In this note we demonstrate Receiver Operating Characteristic (ROC) Curves. We use a representative binary classification example where the aim is to effectively identify healthy individuals from sick patients using a threshold of some measured biochemical parameter (e.g., blood glucose level to diagnose diabetes patients). We hope that the interactive visualisation will make the concept easier to understand.
For a general introduction to ROC curves, please refer to Better decisions through Science by John A. Swets, Robyn M. Dawes and John Monahan [Scientific American, October 2000, pp. 82-87], which gives an interesting account of the subject. Further details on ROC/AUC analysis and related algorithms are discussed in An introduction to ROC analysis by Tom Fawcett [Pattern Recognition Letters, 27 (2006), pp. 861-874].

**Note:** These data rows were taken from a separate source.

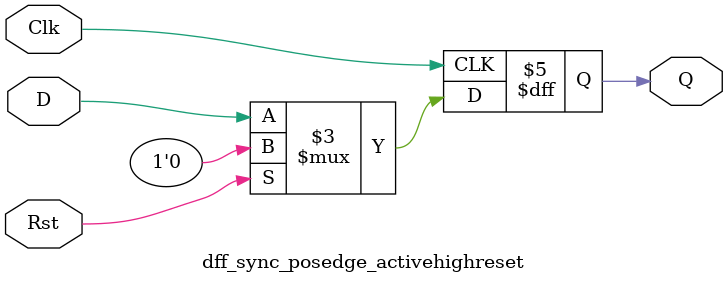
<source format=v>
module dff_sync_posedge_activehighreset(Q,D,Clk,Rst);

input D, Clk, Rst;
output reg Q;

always@(posedge Clk) //Synchronous because only updates with clock edge.
        if(Rst)
                Q <= 1'b0;
        else
                Q <= D;

endmodule
</source>
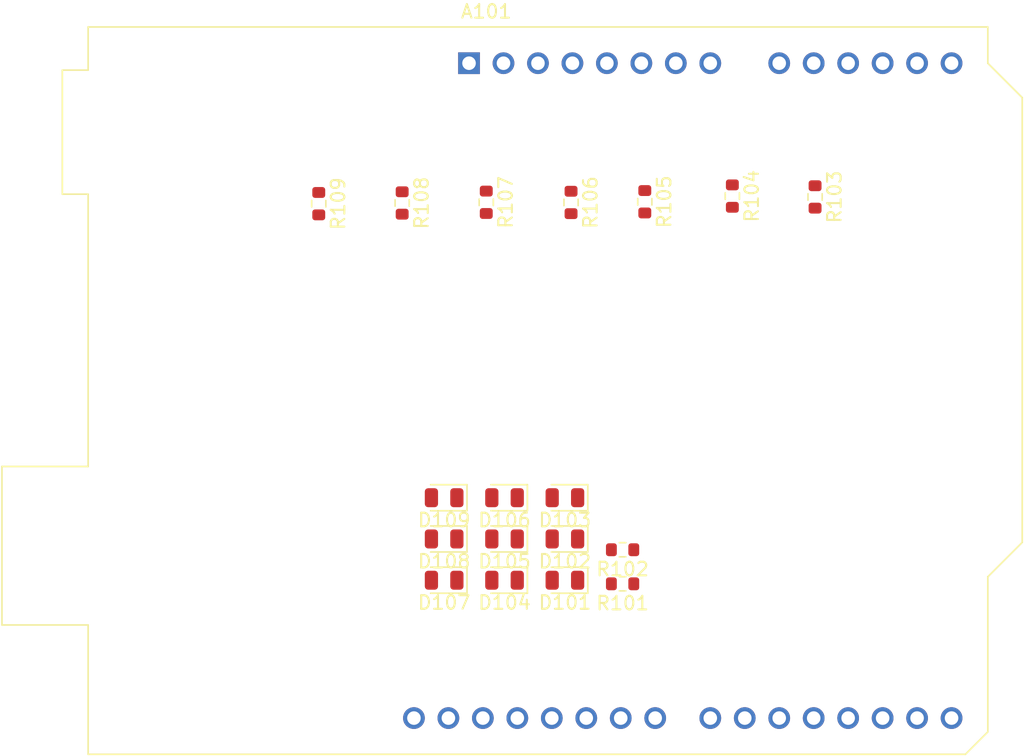
<source format=kicad_pcb>
(kicad_pcb (version 20221018) (generator pcbnew)

  (general
    (thickness 1.6)
  )

  (paper "A4")
  (layers
    (0 "F.Cu" signal)
    (31 "B.Cu" signal)
    (32 "B.Adhes" user "B.Adhesive")
    (33 "F.Adhes" user "F.Adhesive")
    (34 "B.Paste" user)
    (35 "F.Paste" user)
    (36 "B.SilkS" user "B.Silkscreen")
    (37 "F.SilkS" user "F.Silkscreen")
    (38 "B.Mask" user)
    (39 "F.Mask" user)
    (40 "Dwgs.User" user "User.Drawings")
    (41 "Cmts.User" user "User.Comments")
    (42 "Eco1.User" user "User.Eco1")
    (43 "Eco2.User" user "User.Eco2")
    (44 "Edge.Cuts" user)
    (45 "Margin" user)
    (46 "B.CrtYd" user "B.Courtyard")
    (47 "F.CrtYd" user "F.Courtyard")
    (48 "B.Fab" user)
    (49 "F.Fab" user)
    (50 "User.1" user)
    (51 "User.2" user)
    (52 "User.3" user)
    (53 "User.4" user)
    (54 "User.5" user)
    (55 "User.6" user)
    (56 "User.7" user)
    (57 "User.8" user)
    (58 "User.9" user)
  )

  (setup
    (pad_to_mask_clearance 0)
    (pcbplotparams
      (layerselection 0x00010fc_ffffffff)
      (plot_on_all_layers_selection 0x0000000_00000000)
      (disableapertmacros false)
      (usegerberextensions false)
      (usegerberattributes true)
      (usegerberadvancedattributes true)
      (creategerberjobfile true)
      (dashed_line_dash_ratio 12.000000)
      (dashed_line_gap_ratio 3.000000)
      (svgprecision 4)
      (plotframeref false)
      (viasonmask false)
      (mode 1)
      (useauxorigin false)
      (hpglpennumber 1)
      (hpglpenspeed 20)
      (hpglpendiameter 15.000000)
      (dxfpolygonmode true)
      (dxfimperialunits true)
      (dxfusepcbnewfont true)
      (psnegative false)
      (psa4output false)
      (plotreference true)
      (plotvalue true)
      (plotinvisibletext false)
      (sketchpadsonfab false)
      (subtractmaskfromsilk false)
      (outputformat 1)
      (mirror false)
      (drillshape 1)
      (scaleselection 1)
      (outputdirectory "")
    )
  )

  (net 0 "")
  (net 1 "Net-(D101-A)")
  (net 2 "Net-(D102-A)")
  (net 3 "Net-(D103-A)")
  (net 4 "Net-(D104-A)")
  (net 5 "Net-(D105-A)")
  (net 6 "Net-(D106-A)")
  (net 7 "Net-(D107-A)")
  (net 8 "Net-(D108-A)")
  (net 9 "Net-(D109-A)")
  (net 10 "GND")
  (net 11 "unconnected-(A101-NC-Pad1)")
  (net 12 "unconnected-(A101-IOREF-Pad2)")
  (net 13 "unconnected-(A101-~{RESET}-Pad3)")
  (net 14 "unconnected-(A101-3V3-Pad4)")
  (net 15 "Net-(A101-+5V)")
  (net 16 "unconnected-(A101-VIN-Pad8)")
  (net 17 "unconnected-(A101-A0-Pad9)")
  (net 18 "unconnected-(A101-A1-Pad10)")
  (net 19 "unconnected-(A101-A2-Pad11)")
  (net 20 "unconnected-(A101-A3-Pad12)")
  (net 21 "unconnected-(A101-SDA{slash}A4-Pad13)")
  (net 22 "unconnected-(A101-SCL{slash}A5-Pad14)")
  (net 23 "unconnected-(A101-D0{slash}RX-Pad15)")
  (net 24 "unconnected-(A101-D1{slash}TX-Pad16)")
  (net 25 "Net-(A101-D2)")
  (net 26 "Net-(A101-D3)")
  (net 27 "Net-(A101-D4)")
  (net 28 "Net-(A101-D5)")
  (net 29 "Net-(A101-D6)")
  (net 30 "Net-(A101-D7)")
  (net 31 "Net-(A101-D8)")
  (net 32 "Net-(A101-D9)")
  (net 33 "Net-(A101-D10)")
  (net 34 "unconnected-(A101-D11-Pad26)")
  (net 35 "unconnected-(A101-D12-Pad27)")
  (net 36 "unconnected-(A101-D13-Pad28)")
  (net 37 "unconnected-(A101-AREF-Pad30)")

  (footprint "LED_SMD:LED_0805_2012Metric" (layer "F.Cu") (at 125.6742 95.8174 180))

  (footprint "LED_SMD:LED_0805_2012Metric" (layer "F.Cu") (at 125.6742 92.7774 180))

  (footprint "Module:Arduino_UNO_R2" (layer "F.Cu") (at 127.508 60.7568))

  (footprint "Resistor_SMD:R_0603_1608Metric" (layer "F.Cu") (at 153.0096 70.612 -90))

  (footprint "LED_SMD:LED_0805_2012Metric" (layer "F.Cu") (at 130.1242 95.8174 180))

  (footprint "Resistor_SMD:R_0603_1608Metric" (layer "F.Cu") (at 146.9136 70.549 -90))

  (footprint "LED_SMD:LED_0805_2012Metric" (layer "F.Cu") (at 134.5742 92.7774 180))

  (footprint "Resistor_SMD:R_0603_1608Metric" (layer "F.Cu") (at 138.8242 96.6124 180))

  (footprint "Resistor_SMD:R_0603_1608Metric" (layer "F.Cu") (at 140.462 70.9676 -90))

  (footprint "LED_SMD:LED_0805_2012Metric" (layer "F.Cu") (at 134.5742 98.8574 180))

  (footprint "Resistor_SMD:R_0603_1608Metric" (layer "F.Cu") (at 128.778 71.0062 -90))

  (footprint "LED_SMD:LED_0805_2012Metric" (layer "F.Cu") (at 130.1242 92.7774 180))

  (footprint "Resistor_SMD:R_0603_1608Metric" (layer "F.Cu") (at 116.4336 71.1078 -90))

  (footprint "LED_SMD:LED_0805_2012Metric" (layer "F.Cu") (at 125.6742 98.8574 180))

  (footprint "LED_SMD:LED_0805_2012Metric" (layer "F.Cu") (at 134.5742 95.8174 180))

  (footprint "Resistor_SMD:R_0603_1608Metric" (layer "F.Cu") (at 135.0264 71.0184 -90))

  (footprint "Resistor_SMD:R_0603_1608Metric" (layer "F.Cu") (at 138.8242 99.1224 180))

  (footprint "Resistor_SMD:R_0603_1608Metric" (layer "F.Cu") (at 122.5804 71.057 -90))

  (footprint "LED_SMD:LED_0805_2012Metric" (layer "F.Cu") (at 130.1242 98.8574 180))

)

</source>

In the following demonstration, we assume that the measured parameter follows a normal distribution for both the sick patients and healthy individuals. It is possible to change the standard deviation and mean of each group by dragging the corresponding slider. This will update the ROC curve at the top. In general, different standard deviation and mean would correspond to different models. Within each model, you can change the threshold by moving the mouse cursor over the distribution plot. The corresponding point on the ROC curve is displayed as a data point. This point corresponds to the true positive and false positive probabilities at the given threshold.
In this example, we use the threshold to identify healthy individuals from sick patients, where healthy patients are assumed to have values above the given threshold. Hence, healthy individuals that have values above the threshold constitute true positives, and sick patients that have values above the threshold constitute false positives. Healthy individuals that have values below the threshold constitute false negatives, and finally, sick patients that have values below the threshold constitute true negatives. In the ROC curve, we only plot false positive and true positive probabilities.
git clone https://github.com/gyaikhom/roc.git
This implementation uses d3js for the visualisation. The probability calculations for the normal distributions are carried out using Abramowitz and Stengun approximation provided in Section 26.2.17 of Handbook of Mathematical Functions [National Bureau of Standards, June 1964, pp. 932].